# EXTRACT PROVIDED
Any two outposts with a satellite channel can communicate via the satellite, regardless of their location. Otherwise, two outposts can communicate by radio only if the distance between them does not exceed D, which depends of the power of the transceivers. Higher power yields higher D but costs more. Due to purchasing and maintenance considerations, the transceivers at the outposts must be identical; that is, the value of D is the same for every pair of outposts.
Your job is to determine the minimum D required for the transceivers. There must be at least one communication path (direct or indirect) between every pair of outposts.
Input
The first line of input contains N, the number of test cases. The first line of each test case contains 1 <= S <= 100, the number of satellite channels, and S < P <= 500, the number of outposts. P lines follow, giving the (x,y) coordinates of each outpost in km (coordinates are integers between 0 and 10,000).

# SET OF TASKS
**a)** Transcribe the problem about outpost transceivers in full, with no changes.
**b)** Restate word for word every line of text in the listing, omitting the pictures from your answer.
The listing and the text above it were taken from unrelated sources.

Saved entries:
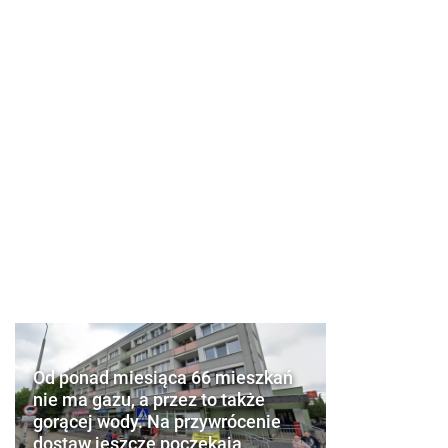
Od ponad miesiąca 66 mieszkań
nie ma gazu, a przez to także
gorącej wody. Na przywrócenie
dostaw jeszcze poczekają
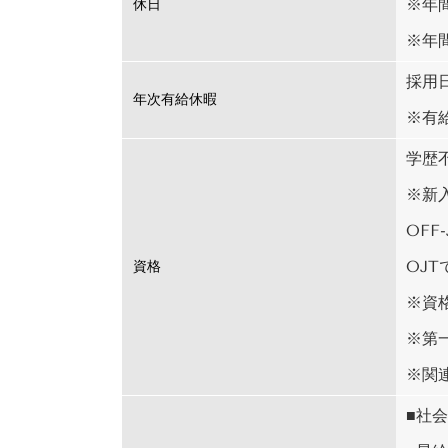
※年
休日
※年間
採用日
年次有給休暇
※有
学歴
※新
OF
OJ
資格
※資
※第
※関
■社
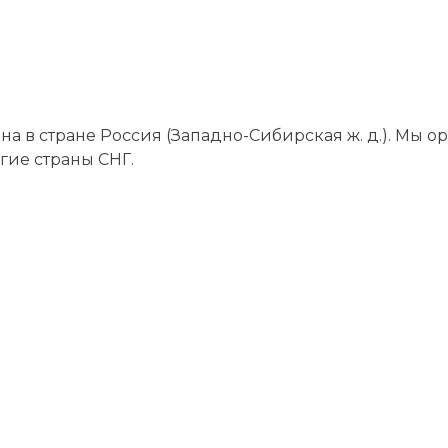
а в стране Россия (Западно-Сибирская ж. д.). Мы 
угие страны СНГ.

# RESPONSES FOR EACH TASK
**a)**
Any two outposts with a satellite channel can communicate via the satellite, regardless of their location. Otherwise, two outposts can communicate by radio only if the distance between them does not exceed D, which depends of the power of the transceivers. Higher power yields higher D but costs more. Due to purchasing and maintenance considerations, the transceivers at the outposts must be identical; that is, the value of D is the same for every pair of outposts.
Your job is to determine the minimum D required for the transceivers. There must be at least one communication path (direct or indirect) between every pair of outposts.
Input
The first line of input contains N, the number of test cases. The first line of each test case contains 1 <= S <= 100, the number of satellite channels, and S < P <= 500, the number of outposts. P lines follow, giving the (x,y) coordinates of each outpost in km (coordinates are integers between 0 and 10,000).

**b)**
Od ponad miesiąca 66 mieszkań
nie ma gazu, a przez to także
gorącej wody. Na przywrócenie
dostaw jeszcze poczekają
※年
休日
※年間
採用日
年次有給休暇
※有
学歴
※新
OF
OJ
資格
※資
※第
※関
■社
а в стране Россия (Западно-Сибирская ж. д.). Мы 
угие страны СНГ.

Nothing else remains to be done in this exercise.